#### What you have to do:
Report every line in the records below that holds the word "carta".

#### Record extracts:
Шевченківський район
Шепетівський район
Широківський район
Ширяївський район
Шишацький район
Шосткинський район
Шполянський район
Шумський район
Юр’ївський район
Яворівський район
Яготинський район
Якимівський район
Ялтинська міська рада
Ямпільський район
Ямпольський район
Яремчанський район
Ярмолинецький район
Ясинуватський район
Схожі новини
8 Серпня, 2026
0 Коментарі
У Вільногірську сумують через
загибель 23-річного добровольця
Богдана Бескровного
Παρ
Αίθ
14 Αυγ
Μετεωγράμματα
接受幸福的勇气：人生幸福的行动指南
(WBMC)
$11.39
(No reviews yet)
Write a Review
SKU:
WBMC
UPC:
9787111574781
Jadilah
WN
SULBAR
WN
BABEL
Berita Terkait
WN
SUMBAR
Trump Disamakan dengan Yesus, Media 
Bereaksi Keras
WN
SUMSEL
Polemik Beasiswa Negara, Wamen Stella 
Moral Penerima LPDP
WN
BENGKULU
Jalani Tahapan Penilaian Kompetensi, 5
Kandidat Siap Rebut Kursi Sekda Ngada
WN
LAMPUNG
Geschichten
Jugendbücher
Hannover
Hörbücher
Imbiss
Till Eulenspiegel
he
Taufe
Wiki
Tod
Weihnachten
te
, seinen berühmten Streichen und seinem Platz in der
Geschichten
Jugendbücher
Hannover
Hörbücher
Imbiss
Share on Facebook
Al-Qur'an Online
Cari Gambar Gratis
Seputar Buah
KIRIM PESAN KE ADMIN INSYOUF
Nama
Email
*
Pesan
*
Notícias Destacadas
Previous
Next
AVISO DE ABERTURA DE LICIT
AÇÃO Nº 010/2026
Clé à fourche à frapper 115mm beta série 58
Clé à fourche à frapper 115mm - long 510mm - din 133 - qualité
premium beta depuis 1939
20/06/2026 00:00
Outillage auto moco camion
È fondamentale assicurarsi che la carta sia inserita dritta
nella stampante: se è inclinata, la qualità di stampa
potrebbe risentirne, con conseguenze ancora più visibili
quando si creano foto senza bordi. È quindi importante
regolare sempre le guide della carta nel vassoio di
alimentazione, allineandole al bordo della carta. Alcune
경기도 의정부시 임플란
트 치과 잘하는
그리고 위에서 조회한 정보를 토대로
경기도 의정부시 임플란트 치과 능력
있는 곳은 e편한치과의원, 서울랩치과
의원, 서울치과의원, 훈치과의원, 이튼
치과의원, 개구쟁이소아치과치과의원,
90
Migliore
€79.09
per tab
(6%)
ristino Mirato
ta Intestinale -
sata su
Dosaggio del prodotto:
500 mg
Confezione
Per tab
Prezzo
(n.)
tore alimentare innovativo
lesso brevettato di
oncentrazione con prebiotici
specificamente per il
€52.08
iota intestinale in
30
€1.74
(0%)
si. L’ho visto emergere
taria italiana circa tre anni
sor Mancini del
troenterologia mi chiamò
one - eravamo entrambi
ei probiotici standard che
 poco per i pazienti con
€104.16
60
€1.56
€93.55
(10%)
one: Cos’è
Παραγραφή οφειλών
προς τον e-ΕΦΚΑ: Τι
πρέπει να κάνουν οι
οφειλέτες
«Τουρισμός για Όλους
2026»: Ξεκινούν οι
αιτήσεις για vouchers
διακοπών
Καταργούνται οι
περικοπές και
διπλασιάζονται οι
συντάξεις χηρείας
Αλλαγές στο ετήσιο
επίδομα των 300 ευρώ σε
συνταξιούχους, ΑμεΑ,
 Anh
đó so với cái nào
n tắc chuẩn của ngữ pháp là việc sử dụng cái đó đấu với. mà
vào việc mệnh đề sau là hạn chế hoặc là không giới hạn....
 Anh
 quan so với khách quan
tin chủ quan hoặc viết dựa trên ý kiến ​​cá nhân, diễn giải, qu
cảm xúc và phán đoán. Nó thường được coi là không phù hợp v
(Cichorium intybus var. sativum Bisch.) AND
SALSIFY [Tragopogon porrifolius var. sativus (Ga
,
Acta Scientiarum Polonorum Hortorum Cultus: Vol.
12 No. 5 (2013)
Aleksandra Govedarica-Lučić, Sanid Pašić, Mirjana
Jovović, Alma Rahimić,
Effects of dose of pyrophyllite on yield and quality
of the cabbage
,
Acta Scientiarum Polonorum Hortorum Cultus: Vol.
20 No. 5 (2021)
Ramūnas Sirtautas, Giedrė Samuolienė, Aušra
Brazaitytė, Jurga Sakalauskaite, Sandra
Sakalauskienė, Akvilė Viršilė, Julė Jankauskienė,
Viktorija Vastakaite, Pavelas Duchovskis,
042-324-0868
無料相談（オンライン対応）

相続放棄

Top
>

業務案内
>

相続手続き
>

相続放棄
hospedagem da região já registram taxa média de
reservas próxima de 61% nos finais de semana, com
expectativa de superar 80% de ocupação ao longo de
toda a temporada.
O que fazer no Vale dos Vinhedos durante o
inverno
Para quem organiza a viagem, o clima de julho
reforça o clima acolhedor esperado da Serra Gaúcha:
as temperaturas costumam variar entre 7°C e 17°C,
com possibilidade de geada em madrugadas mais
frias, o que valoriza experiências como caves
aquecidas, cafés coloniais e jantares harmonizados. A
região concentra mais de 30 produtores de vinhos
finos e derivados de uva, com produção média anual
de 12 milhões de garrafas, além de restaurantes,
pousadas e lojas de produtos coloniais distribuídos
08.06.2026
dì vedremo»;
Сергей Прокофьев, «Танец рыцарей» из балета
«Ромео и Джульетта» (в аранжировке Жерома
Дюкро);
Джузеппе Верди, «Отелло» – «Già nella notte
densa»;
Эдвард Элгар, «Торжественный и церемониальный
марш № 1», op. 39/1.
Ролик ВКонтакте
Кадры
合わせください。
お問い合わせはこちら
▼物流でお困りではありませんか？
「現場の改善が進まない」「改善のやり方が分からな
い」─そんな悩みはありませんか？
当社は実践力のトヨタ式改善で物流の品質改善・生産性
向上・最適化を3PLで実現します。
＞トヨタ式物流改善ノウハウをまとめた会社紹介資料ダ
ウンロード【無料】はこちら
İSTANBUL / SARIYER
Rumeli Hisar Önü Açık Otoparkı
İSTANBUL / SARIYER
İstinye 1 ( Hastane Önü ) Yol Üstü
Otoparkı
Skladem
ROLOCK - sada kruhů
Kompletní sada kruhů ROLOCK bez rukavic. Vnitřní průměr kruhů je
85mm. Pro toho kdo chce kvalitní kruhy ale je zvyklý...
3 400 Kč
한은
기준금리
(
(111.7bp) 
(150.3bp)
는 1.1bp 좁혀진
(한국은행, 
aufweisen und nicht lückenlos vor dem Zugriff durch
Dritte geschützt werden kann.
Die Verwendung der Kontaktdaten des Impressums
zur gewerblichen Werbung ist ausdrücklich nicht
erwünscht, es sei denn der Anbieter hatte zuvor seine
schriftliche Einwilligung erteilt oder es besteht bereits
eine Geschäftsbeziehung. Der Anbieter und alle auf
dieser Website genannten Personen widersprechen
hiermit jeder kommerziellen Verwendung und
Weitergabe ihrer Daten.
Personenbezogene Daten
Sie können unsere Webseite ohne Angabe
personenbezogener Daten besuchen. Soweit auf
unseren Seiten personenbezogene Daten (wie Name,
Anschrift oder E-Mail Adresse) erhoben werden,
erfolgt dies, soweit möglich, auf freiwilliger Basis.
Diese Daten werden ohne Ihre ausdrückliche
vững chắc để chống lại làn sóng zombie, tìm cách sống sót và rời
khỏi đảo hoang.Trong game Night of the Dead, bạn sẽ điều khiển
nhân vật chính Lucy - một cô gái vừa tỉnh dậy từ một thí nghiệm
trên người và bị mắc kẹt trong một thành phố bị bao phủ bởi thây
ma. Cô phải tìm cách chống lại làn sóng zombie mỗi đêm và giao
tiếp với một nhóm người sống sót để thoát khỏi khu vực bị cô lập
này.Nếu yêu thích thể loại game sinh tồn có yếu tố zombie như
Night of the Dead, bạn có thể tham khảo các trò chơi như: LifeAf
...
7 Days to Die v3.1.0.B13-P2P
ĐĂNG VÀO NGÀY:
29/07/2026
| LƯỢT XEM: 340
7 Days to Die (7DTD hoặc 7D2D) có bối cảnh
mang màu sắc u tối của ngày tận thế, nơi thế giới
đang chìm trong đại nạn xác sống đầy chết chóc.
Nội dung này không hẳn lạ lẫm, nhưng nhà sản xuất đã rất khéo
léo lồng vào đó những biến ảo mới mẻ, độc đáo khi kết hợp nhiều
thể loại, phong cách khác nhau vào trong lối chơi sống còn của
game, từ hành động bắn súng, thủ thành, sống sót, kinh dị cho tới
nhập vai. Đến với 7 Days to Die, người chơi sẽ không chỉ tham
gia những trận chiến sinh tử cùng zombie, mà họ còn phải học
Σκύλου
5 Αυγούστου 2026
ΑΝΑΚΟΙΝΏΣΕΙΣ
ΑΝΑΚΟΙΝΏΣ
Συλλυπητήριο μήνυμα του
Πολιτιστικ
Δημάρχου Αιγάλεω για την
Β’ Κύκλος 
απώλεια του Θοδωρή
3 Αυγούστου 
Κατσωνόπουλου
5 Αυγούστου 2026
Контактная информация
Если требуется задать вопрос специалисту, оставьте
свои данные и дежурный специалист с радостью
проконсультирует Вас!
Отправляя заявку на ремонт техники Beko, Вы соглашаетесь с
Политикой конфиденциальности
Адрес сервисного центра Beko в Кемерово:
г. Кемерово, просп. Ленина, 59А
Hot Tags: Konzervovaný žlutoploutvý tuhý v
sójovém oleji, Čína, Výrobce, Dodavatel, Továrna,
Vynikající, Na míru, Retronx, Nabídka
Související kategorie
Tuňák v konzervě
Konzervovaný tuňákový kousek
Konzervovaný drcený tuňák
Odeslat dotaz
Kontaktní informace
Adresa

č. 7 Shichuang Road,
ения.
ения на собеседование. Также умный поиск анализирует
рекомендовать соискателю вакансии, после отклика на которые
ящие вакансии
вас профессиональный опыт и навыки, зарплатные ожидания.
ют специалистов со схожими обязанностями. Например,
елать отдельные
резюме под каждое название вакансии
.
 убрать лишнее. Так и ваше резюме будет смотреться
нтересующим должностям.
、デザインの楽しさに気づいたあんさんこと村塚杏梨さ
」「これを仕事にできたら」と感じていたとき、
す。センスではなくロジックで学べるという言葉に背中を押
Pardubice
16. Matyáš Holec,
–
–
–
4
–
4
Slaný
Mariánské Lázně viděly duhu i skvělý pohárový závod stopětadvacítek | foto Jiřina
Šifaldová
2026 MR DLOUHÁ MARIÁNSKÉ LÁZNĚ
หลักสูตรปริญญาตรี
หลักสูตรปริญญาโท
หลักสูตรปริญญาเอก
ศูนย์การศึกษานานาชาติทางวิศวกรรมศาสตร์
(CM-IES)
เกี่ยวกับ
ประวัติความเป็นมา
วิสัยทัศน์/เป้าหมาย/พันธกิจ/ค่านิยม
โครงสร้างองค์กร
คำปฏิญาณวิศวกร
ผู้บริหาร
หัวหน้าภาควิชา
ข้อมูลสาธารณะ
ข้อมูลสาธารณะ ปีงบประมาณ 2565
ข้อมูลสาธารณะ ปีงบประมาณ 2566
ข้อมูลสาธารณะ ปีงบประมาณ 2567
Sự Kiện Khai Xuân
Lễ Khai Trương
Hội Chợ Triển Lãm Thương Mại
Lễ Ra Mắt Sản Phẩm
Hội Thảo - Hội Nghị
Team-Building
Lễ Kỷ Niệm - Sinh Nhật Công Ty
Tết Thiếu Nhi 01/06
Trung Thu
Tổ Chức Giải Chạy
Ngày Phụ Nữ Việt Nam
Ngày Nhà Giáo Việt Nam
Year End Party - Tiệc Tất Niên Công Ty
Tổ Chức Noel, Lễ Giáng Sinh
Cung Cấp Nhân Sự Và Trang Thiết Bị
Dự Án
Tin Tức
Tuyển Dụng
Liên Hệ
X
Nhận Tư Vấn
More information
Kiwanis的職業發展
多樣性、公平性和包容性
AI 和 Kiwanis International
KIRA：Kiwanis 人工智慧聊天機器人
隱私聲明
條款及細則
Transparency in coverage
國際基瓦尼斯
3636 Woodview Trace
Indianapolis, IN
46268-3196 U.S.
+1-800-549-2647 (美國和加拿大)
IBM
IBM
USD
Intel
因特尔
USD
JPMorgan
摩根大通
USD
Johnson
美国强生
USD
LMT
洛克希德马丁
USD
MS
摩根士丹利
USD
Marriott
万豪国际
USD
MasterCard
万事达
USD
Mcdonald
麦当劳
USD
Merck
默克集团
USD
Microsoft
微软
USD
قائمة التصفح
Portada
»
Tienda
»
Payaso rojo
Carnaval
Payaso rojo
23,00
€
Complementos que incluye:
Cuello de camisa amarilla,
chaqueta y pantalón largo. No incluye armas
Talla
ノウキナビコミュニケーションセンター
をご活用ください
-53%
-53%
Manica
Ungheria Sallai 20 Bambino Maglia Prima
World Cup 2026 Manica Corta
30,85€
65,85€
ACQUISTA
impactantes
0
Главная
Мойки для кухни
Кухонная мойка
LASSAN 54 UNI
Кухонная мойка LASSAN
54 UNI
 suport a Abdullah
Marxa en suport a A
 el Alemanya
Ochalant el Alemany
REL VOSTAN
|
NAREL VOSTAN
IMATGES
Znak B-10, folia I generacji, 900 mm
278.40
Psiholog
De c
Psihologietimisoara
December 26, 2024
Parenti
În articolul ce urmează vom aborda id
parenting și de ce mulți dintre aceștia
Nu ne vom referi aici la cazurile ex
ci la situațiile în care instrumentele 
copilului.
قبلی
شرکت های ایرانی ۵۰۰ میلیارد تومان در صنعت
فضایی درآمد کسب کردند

#### Solution for this exercise:
È fondamentale assicurarsi che la carta sia inserita dritta
regolare sempre le guide della carta nel vassoio di
alimentazione, allineandole al bordo della carta. Alcune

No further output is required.